A month ago, I watched the majority of my former classmates literally pack up their lives and move away to whatever new thing that they had planned—jobs, grad school, traveling, and more. Not much has changed for me, however. I’m working on campus, living in the dorm, even taking a course on the side (for fun). There are a handful of circumstances that can make any recent grad question their path, or lack thereof. One of them is being a temporarily employed, day-old graduate sitting in a dorm room stripped of everything that for the past nine months made it a home, listening to the silence of an empty hall that once reverberated with the sounds of laughter and life.
An apt quote on the wall of my freshman-year hall read, “Comparison is the thief of joy.” It’s easy to feel dissatisfied with our first gig(s) as college students and then as new grads if we’re not where we thought we’d be—even if we don’t know where that somewhere is. Our problem is that we only see the forest for the trees. Once we diagnose our main situation (“This internship/job isn’t where I want to be”), that becomes all that we can see. If you’re in a situation like mine, you finish your workday so that you can job hunt. You shuffle around work hours so that you can go on job interviews. You use lunch breaks to meet with the older and wiser for job advice. You focus on the future and on yourself (“What do I want to do?”) at the expense of the seemingly mundane present.

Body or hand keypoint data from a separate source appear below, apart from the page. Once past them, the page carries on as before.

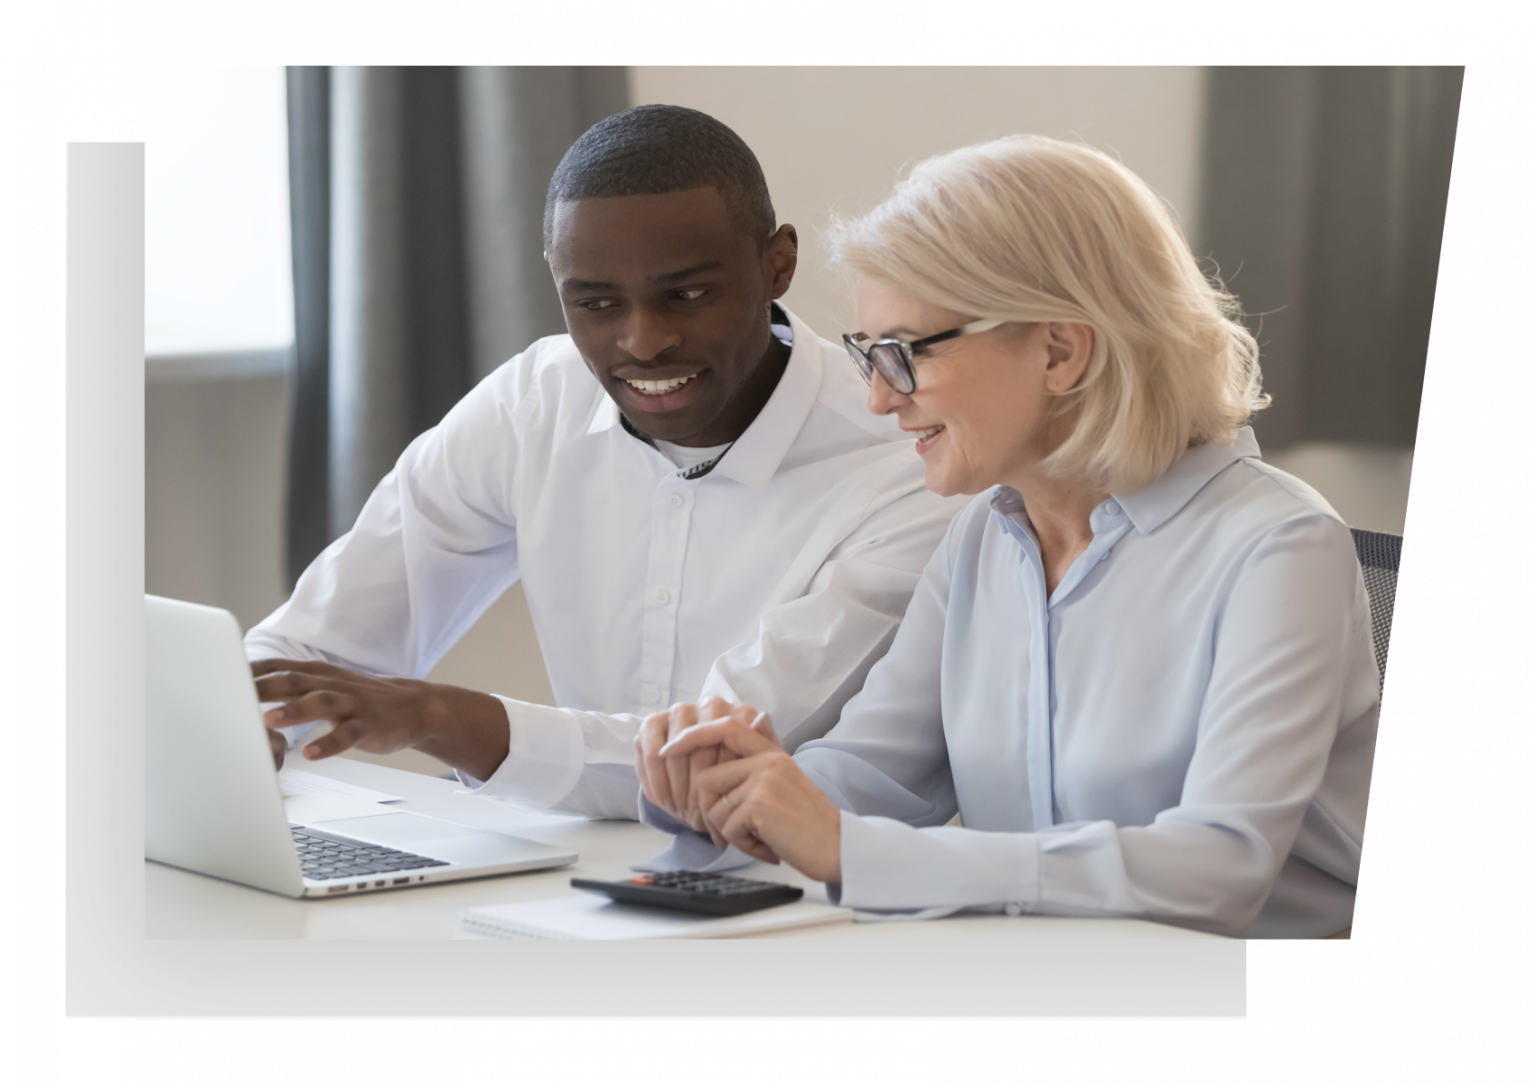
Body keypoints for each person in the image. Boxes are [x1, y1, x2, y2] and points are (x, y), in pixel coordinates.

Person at [638, 135, 1377, 938]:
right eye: (868, 356)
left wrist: (849, 848)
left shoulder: (1280, 547)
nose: (880, 400)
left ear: (1060, 351)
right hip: (1037, 970)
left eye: (901, 354)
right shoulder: (981, 538)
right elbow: (876, 772)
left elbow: (1220, 868)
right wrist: (732, 789)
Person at [246, 105, 966, 817]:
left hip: (785, 874)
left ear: (776, 264)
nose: (643, 342)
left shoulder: (903, 459)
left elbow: (713, 757)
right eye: (595, 304)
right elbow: (315, 647)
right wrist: (246, 723)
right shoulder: (534, 401)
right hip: (572, 860)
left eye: (687, 294)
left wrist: (436, 717)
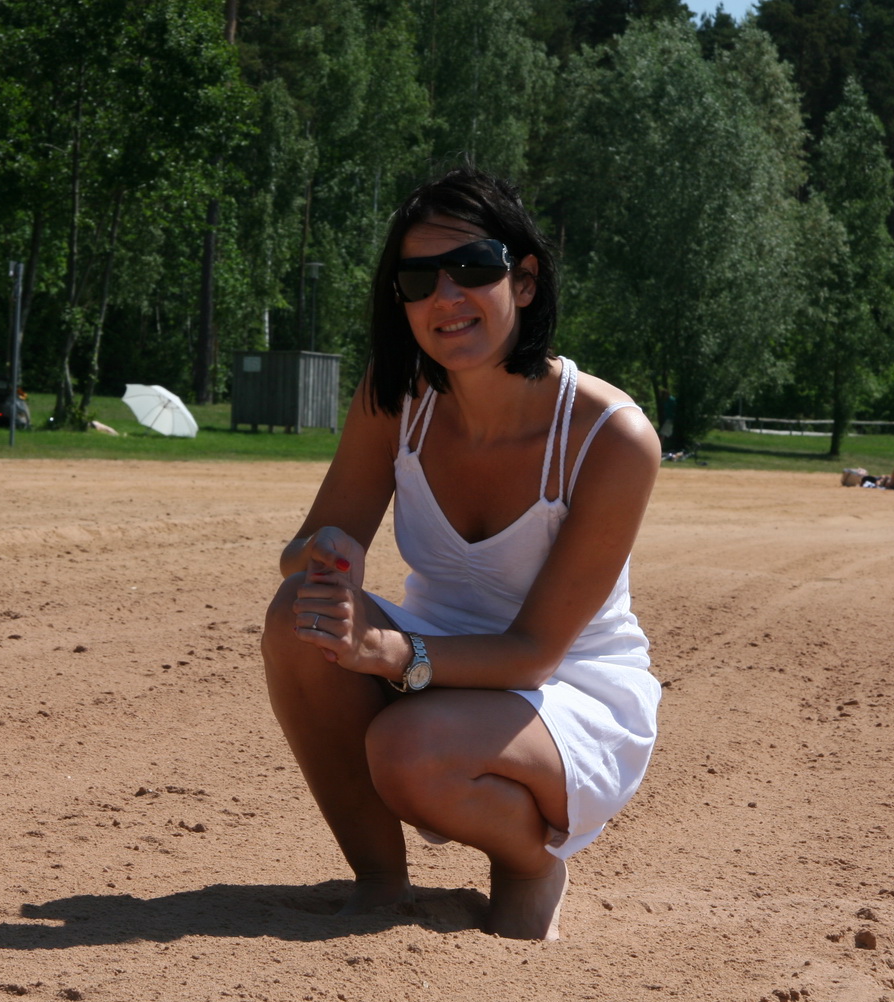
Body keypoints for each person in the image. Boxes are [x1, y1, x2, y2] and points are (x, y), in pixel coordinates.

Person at [261, 169, 662, 941]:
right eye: (419, 280)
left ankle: (529, 863)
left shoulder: (612, 437)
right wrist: (324, 554)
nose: (446, 296)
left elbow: (532, 653)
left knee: (409, 748)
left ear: (525, 279)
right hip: (435, 657)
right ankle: (380, 881)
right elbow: (300, 554)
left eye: (473, 267)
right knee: (295, 619)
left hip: (567, 686)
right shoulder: (395, 396)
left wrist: (386, 652)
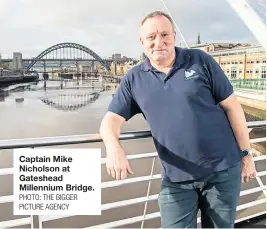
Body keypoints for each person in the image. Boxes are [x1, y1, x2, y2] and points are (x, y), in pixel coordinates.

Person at [99, 10, 257, 228]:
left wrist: (246, 155)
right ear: (142, 41)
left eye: (164, 35)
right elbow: (110, 121)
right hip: (176, 180)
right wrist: (113, 147)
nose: (159, 42)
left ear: (174, 35)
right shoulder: (134, 79)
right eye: (151, 37)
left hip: (222, 172)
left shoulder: (200, 60)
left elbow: (233, 108)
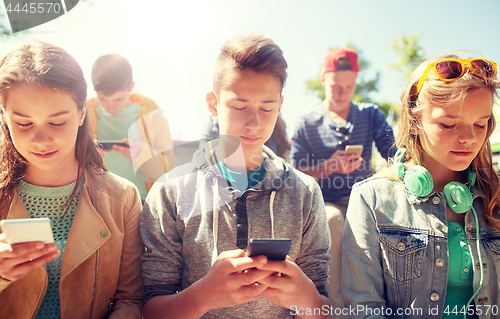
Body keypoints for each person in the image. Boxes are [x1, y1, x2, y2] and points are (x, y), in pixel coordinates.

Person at [140, 34, 331, 319]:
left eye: (266, 108)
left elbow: (323, 308)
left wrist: (307, 299)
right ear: (213, 104)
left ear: (280, 105)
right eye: (239, 107)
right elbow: (150, 309)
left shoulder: (305, 192)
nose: (254, 123)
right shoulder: (170, 191)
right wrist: (202, 297)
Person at [343, 54, 500, 318]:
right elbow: (363, 309)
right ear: (415, 121)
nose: (470, 139)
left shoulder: (495, 196)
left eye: (480, 124)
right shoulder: (370, 197)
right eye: (449, 124)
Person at [0, 42, 143, 319]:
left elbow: (131, 300)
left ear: (81, 113)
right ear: (4, 118)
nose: (41, 140)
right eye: (24, 123)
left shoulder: (123, 198)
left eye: (57, 122)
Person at [290, 47, 396, 314]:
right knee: (332, 220)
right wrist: (328, 167)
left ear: (356, 82)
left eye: (349, 86)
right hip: (328, 202)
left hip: (367, 200)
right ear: (323, 78)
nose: (342, 93)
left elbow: (394, 152)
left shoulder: (370, 114)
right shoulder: (306, 122)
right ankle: (335, 311)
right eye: (336, 86)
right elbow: (295, 173)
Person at [87, 54, 177, 201]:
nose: (110, 106)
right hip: (96, 203)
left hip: (143, 202)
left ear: (131, 87)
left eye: (118, 99)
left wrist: (142, 154)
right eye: (103, 99)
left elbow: (171, 170)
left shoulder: (154, 118)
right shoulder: (83, 114)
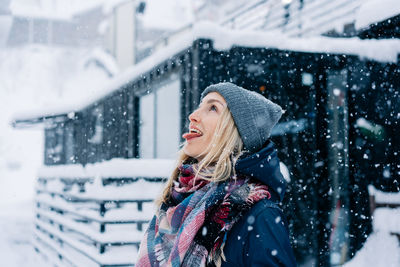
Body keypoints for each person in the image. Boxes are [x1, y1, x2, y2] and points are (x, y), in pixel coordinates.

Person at [137, 82, 297, 267]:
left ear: (236, 133)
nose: (193, 116)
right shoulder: (179, 201)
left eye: (213, 108)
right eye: (200, 106)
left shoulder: (261, 218)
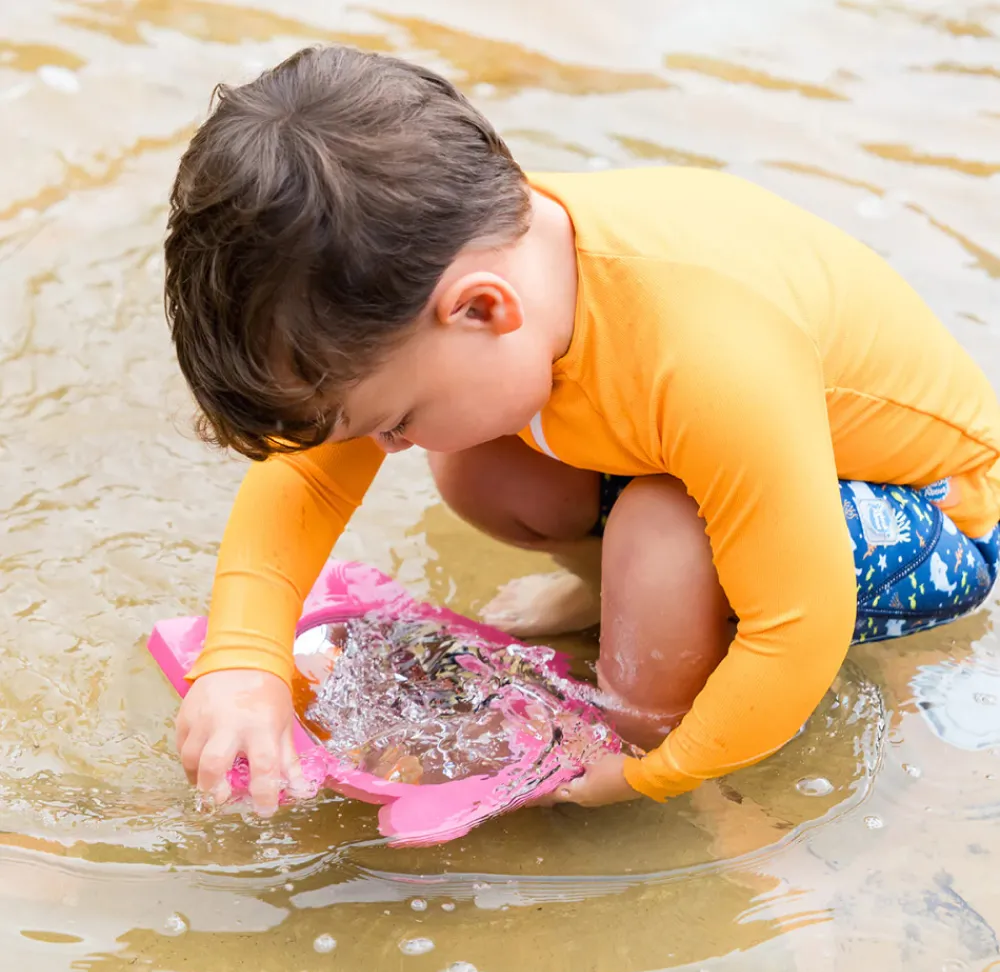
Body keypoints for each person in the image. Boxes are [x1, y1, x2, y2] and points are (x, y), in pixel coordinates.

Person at [164, 45, 1000, 817]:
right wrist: (243, 658)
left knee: (666, 527)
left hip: (938, 516)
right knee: (477, 463)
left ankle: (647, 714)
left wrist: (652, 775)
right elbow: (309, 473)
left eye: (396, 422)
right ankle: (632, 602)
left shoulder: (710, 350)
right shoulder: (469, 254)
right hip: (731, 461)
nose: (384, 449)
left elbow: (800, 621)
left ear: (484, 308)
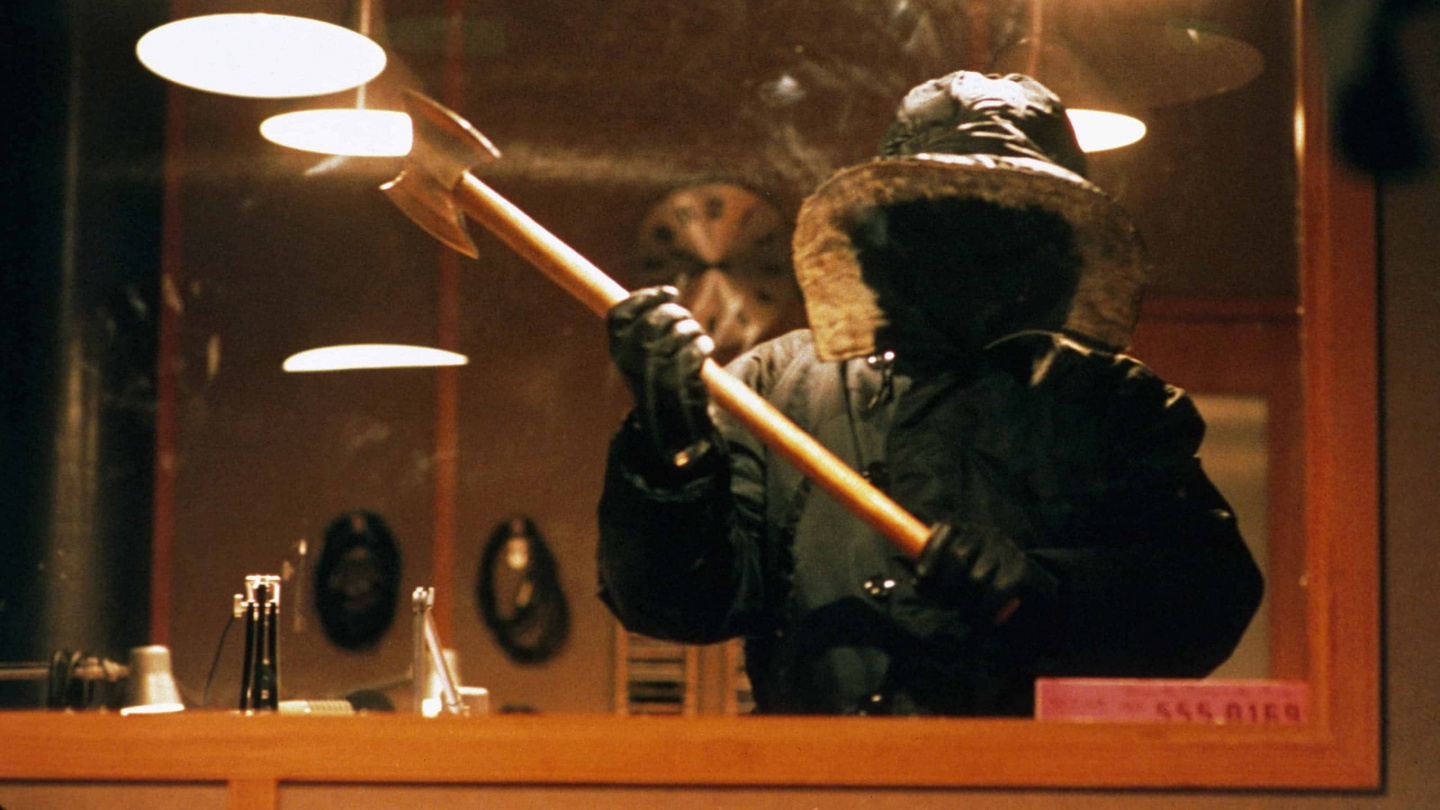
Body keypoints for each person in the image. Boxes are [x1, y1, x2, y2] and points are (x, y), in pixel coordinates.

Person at [597, 71, 1265, 716]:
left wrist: (1045, 586)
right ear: (886, 228)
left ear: (1051, 244)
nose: (967, 244)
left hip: (1036, 782)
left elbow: (1206, 601)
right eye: (938, 212)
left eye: (1001, 218)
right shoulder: (775, 387)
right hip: (819, 779)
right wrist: (671, 442)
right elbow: (678, 604)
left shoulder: (1113, 407)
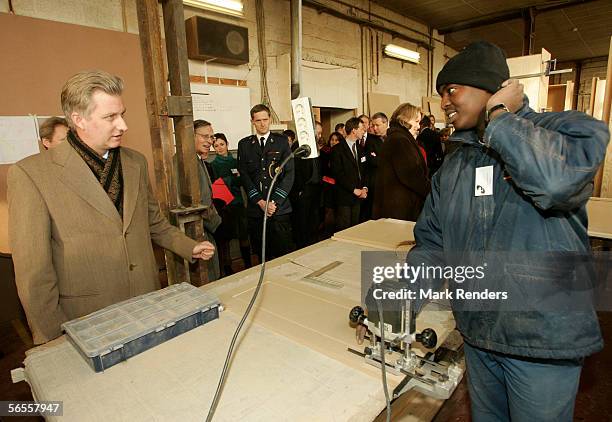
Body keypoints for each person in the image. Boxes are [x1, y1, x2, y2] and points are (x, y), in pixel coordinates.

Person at [362, 41, 609, 421]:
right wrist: (404, 295)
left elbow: (557, 183)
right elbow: (433, 244)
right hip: (479, 335)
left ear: (490, 89)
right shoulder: (456, 166)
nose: (443, 102)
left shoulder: (564, 129)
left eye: (451, 91)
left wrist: (500, 118)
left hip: (540, 339)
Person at [8, 70, 216, 344]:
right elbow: (34, 273)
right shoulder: (31, 174)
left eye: (122, 114)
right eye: (110, 117)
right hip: (85, 318)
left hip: (146, 301)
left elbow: (154, 224)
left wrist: (189, 246)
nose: (123, 125)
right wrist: (50, 338)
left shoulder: (135, 162)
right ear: (78, 119)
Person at [237, 104, 295, 260]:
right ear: (252, 122)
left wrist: (273, 202)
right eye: (258, 120)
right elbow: (244, 175)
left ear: (270, 119)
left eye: (265, 119)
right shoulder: (244, 145)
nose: (262, 124)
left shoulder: (281, 141)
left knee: (283, 253)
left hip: (279, 209)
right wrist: (260, 201)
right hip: (257, 210)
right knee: (262, 254)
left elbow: (289, 174)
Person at [372, 103, 429, 222]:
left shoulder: (398, 138)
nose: (419, 126)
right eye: (417, 121)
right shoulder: (400, 140)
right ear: (405, 119)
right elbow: (412, 176)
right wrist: (431, 191)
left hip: (399, 206)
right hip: (400, 209)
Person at [180, 119, 221, 281]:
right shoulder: (187, 161)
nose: (209, 142)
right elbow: (200, 202)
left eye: (211, 137)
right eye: (205, 136)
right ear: (191, 135)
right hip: (197, 230)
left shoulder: (196, 159)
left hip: (203, 227)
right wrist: (216, 222)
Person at [211, 133, 252, 275]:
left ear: (227, 144)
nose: (219, 148)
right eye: (216, 146)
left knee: (244, 235)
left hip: (239, 203)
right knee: (225, 238)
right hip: (224, 205)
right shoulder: (213, 165)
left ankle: (248, 264)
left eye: (222, 144)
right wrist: (232, 180)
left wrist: (229, 180)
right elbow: (216, 185)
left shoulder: (236, 162)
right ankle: (228, 269)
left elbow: (243, 181)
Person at [331, 117, 367, 231]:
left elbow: (364, 170)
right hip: (344, 197)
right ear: (354, 130)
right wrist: (353, 189)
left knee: (355, 229)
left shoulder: (360, 148)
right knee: (344, 229)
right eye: (361, 129)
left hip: (358, 197)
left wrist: (364, 188)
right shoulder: (337, 150)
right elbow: (338, 174)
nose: (364, 131)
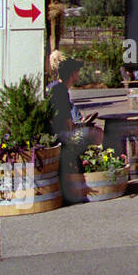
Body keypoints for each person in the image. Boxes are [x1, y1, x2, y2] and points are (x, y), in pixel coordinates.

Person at [48, 58, 101, 204]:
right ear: (72, 74)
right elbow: (67, 123)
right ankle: (96, 173)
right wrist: (81, 127)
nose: (79, 75)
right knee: (97, 133)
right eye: (77, 72)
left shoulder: (56, 87)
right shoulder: (60, 91)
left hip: (56, 131)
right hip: (60, 134)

It’s tempting to tune out the portion of the present that we find dull by zoning out and going through the day on autopilot. However, doing so means forfeiting what we’ll never get back - the opportunities of the moment that require more than going through the motions.
My mother has a story about how maintaining focus at an unremarkable job of hers yielded an unforeseen benefit—for me. She used to be employed as an insurance adjuster handling workers’ compensation claims such as those made by firefighters and restaurant employees who had suffered severe burns. She worked hard but it was just a job for her; a friend at the agency told her to apply, and she took the position even though it wasn’t her dream job and she thought that it was unrelated to her course of study (marketing).
Fast-forward to a few years later when my mom had left the job to raise her twins. On that particular day, she was alone with the two of us (we were a year old at the time). The day prior, my brother had discovered that he could get out of the crib if he climbed on top of me. Remembering his newfound escape trick, my mom kept both of us with her while she warmed our milk instead of leaving us in the crib. She placed the first bottle in a mug of steaming hot water and set it on a hand towel on the counter, then turned to prepare the second bottle. A moment later, she heard screaming—I, being hungry for my meal, had pulled at the towel and upset the hot water all over my face and neck.
My mother says that the moment she saw what happened, everything that she learned and did as an insurance adjuster snapped to the front of her mind. From the regular, company-wide first aid workshops, she knew to cover my burns with a cold, wet cloth instead of putting ice on them. From the dozens of case files that she handled, she knew the name of the best burn center and the best doctor in the area. From the hours on the phone with claimants, she knew how to negotiate with insurance to get a nurse to dress my wounds after I came home from the hospital.
I’m fortunate that my mother was attentive to her job as an insurance adjuster and, in her words, “bothered to learn it.” She (and I) ultimately benefited from her focus on her then-current position even though the job was merely a stopgap. My face healed without scarring, and I bear only a very faint mark from the accident. I’ve had my moments of sitting in an exam, staring at a problem on the page before me and knowing that I knew just enough about the problem to know that I couldn’t answer it. I’m glad that on that day that I was burned, my mother didn’t have to watch the scalding water scar her daughter’s face while grasping at whatever knowledge of burn treatment that she couldn’t quite remember because she zoned out at her job.
You may not acquire life-altering information and skills at every place of employment. However, every job opportunity remains an opportunity even after you accept it, and even when you start searching for another job opportunity. It’s an opportunity to learn from both coworkers and clients. It’s an opportunity to innovate more efficient ways to complete those repetitive daily duties. It’s an opportunity to work hard, not merely as a means to earn pay or recognition, but as an end in itself—for no other reason than exerting both mind and body to their fullest extent in completing the task at hand with excellence. Looking forward to the next steps in your career is important, but don’t be so focused on what’s ahead that you disregard what’s in front of you.
You may find that it’s not so mundane after all.